**What this task involves**
Your task is to copy each line of the material below that includes "Left".

........

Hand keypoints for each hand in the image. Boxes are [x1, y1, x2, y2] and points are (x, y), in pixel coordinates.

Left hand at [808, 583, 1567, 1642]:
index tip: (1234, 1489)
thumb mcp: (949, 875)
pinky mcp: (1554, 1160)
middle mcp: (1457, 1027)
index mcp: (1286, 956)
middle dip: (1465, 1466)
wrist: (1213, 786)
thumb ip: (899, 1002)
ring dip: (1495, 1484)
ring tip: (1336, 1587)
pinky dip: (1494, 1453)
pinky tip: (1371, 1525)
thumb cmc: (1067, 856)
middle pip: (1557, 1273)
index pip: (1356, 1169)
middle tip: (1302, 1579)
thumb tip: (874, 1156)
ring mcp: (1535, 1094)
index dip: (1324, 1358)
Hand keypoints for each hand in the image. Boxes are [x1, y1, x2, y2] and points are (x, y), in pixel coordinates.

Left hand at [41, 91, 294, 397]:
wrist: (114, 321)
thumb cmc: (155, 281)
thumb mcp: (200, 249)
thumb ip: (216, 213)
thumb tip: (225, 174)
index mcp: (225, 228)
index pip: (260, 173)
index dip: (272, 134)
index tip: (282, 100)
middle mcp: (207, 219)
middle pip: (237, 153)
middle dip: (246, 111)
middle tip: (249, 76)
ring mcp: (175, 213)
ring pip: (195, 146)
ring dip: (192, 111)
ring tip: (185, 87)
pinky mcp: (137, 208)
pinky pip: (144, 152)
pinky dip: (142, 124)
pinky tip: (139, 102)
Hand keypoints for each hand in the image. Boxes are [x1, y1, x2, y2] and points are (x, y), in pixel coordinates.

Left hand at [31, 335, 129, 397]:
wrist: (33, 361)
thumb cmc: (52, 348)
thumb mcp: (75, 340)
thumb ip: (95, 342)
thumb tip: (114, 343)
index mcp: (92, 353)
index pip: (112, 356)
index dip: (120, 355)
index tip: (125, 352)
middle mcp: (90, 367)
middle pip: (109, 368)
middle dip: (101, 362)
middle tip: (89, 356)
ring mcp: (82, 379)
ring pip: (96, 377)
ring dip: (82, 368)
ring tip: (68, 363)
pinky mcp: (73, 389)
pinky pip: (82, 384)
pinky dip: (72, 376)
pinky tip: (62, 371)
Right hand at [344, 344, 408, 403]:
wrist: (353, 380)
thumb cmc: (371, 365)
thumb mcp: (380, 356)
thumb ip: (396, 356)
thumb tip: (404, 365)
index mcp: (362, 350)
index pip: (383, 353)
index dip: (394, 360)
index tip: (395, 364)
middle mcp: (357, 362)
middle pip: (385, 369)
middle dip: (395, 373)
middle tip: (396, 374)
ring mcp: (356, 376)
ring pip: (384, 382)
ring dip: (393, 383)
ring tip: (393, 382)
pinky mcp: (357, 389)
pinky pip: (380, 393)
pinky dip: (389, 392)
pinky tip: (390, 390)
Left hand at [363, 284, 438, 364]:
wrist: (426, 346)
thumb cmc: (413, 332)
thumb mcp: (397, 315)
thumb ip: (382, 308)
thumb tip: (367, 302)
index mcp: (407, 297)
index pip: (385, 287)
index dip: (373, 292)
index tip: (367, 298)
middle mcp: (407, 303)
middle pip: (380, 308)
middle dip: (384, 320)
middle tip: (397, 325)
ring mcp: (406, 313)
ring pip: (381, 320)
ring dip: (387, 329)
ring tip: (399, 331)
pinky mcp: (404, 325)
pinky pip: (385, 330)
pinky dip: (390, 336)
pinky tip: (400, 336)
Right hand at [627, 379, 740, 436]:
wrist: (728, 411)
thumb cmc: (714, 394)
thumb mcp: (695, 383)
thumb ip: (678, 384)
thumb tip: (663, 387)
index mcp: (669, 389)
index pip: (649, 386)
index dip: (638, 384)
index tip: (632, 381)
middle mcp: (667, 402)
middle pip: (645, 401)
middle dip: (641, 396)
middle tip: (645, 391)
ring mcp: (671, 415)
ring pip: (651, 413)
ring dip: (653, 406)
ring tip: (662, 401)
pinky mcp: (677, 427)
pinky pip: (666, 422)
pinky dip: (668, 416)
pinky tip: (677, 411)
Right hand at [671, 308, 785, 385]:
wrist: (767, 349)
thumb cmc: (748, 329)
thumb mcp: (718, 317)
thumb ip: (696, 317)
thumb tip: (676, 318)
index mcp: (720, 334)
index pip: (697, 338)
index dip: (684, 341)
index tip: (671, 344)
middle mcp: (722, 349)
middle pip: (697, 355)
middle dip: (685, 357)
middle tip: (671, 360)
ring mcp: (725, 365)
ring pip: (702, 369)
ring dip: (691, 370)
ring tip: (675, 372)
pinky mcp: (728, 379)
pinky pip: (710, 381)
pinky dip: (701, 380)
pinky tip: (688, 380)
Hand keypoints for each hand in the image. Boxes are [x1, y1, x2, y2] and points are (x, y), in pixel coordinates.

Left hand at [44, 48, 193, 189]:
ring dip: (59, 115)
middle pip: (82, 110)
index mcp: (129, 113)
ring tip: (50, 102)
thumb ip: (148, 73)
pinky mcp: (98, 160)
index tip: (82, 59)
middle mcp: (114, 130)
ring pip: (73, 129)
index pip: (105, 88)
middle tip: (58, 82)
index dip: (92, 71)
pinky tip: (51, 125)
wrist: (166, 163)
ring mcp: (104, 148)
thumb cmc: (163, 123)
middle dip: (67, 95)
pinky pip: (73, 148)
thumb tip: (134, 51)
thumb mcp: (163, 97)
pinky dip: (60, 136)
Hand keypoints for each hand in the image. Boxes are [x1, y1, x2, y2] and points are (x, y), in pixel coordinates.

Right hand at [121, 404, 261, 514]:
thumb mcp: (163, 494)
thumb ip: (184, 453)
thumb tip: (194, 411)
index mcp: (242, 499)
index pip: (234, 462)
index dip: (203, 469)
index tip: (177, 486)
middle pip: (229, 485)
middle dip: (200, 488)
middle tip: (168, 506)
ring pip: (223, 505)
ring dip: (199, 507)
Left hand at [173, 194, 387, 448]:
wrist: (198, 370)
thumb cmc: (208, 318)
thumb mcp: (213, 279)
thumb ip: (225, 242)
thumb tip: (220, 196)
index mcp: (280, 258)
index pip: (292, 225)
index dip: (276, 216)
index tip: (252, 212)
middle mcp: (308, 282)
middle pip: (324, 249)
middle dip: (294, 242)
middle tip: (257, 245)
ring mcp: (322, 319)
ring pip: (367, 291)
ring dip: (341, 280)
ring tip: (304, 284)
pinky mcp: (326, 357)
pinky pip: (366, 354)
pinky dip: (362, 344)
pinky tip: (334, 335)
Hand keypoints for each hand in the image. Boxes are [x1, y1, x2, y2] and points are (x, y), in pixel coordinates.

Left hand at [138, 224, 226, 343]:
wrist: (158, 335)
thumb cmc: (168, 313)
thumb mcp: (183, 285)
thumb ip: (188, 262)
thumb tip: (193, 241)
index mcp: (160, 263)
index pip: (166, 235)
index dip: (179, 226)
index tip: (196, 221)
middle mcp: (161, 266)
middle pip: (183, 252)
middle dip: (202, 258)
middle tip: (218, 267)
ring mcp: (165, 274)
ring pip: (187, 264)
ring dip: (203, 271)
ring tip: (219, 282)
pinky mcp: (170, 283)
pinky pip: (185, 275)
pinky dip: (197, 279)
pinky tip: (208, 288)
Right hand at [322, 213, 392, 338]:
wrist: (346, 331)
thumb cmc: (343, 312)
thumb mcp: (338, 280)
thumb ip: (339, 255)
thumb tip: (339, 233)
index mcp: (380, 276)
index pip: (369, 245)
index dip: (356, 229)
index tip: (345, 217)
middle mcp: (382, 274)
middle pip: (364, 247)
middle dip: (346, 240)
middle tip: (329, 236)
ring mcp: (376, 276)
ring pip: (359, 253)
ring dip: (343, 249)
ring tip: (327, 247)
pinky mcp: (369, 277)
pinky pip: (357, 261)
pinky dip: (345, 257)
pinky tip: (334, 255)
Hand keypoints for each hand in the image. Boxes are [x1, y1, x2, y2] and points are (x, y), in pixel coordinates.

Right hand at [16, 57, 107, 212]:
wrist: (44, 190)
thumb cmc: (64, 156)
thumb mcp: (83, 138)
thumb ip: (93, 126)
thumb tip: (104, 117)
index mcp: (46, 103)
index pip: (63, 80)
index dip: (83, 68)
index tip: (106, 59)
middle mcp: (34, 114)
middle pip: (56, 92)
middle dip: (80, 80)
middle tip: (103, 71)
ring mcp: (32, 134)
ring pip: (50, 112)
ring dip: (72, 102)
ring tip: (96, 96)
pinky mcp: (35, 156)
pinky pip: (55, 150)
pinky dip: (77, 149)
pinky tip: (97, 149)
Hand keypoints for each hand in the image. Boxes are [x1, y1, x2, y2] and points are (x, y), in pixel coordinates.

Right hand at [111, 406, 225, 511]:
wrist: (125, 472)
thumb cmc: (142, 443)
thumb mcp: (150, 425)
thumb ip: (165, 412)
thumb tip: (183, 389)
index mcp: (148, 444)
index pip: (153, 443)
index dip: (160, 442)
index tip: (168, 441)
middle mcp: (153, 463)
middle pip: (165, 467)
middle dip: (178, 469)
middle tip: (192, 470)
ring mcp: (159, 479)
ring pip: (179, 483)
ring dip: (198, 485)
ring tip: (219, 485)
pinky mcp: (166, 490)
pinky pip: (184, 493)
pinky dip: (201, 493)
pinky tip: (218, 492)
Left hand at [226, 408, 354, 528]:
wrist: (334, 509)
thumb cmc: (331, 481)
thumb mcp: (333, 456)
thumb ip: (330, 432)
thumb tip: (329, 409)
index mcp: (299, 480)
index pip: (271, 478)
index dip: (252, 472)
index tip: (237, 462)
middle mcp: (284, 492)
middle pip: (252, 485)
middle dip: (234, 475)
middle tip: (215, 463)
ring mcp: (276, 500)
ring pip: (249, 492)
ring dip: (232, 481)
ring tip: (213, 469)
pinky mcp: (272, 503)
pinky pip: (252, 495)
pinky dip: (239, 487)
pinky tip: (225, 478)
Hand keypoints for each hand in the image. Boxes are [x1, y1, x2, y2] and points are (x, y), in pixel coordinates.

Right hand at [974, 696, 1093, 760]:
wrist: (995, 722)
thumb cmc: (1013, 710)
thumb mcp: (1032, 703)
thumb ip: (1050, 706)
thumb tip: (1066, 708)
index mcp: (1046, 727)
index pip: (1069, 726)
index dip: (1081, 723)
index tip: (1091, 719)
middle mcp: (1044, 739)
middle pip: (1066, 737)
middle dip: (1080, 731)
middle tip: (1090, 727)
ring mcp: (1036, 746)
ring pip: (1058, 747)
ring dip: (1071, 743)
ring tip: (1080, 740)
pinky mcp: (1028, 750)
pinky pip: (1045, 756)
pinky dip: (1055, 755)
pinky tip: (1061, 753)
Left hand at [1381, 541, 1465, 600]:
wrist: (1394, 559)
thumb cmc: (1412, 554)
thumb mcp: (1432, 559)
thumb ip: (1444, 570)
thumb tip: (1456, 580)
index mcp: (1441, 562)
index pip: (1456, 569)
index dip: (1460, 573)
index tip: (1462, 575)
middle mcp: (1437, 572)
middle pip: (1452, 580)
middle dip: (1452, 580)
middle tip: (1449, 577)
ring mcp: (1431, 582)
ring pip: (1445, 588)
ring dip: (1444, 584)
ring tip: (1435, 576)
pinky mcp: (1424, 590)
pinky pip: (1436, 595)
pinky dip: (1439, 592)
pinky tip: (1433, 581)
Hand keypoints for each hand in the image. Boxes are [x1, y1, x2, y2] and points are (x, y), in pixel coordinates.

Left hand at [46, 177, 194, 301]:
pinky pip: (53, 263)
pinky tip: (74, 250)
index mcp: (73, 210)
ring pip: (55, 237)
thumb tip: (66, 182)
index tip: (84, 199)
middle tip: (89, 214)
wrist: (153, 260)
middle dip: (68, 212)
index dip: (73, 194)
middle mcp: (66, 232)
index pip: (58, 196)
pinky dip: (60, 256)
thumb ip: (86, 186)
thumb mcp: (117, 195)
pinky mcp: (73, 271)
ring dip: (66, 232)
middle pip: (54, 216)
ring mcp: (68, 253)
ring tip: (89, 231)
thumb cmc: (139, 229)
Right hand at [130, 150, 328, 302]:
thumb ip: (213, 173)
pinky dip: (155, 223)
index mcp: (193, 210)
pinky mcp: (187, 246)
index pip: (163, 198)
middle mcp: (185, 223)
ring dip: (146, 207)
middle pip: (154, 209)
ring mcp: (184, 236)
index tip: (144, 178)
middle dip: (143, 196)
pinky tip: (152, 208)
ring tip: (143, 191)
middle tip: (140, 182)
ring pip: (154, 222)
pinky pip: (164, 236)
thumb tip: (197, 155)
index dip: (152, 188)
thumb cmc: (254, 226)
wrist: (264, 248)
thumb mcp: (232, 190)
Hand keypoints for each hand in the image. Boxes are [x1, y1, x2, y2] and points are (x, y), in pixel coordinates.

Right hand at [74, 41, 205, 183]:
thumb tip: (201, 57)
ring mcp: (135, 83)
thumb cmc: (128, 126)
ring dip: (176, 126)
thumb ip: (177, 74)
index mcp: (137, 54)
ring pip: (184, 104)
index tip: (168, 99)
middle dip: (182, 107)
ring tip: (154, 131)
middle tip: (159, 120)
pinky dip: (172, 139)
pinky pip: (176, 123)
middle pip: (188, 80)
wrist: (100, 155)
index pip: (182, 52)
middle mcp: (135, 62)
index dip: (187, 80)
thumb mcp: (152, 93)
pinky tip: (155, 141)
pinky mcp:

........

**Result of this task**
Left hand at [808, 583, 1567, 1642]:
Left hand at [41, 91, 294, 397]:
Left hand at [31, 335, 129, 397]:
Left hand at [363, 284, 438, 364]:
Left hand at [44, 48, 193, 189]:
Left hand at [173, 194, 387, 448]:
Left hand at [138, 224, 226, 343]:
Left hand at [226, 408, 354, 528]:
Left hand at [1381, 541, 1465, 600]:
Left hand at [46, 177, 194, 301]:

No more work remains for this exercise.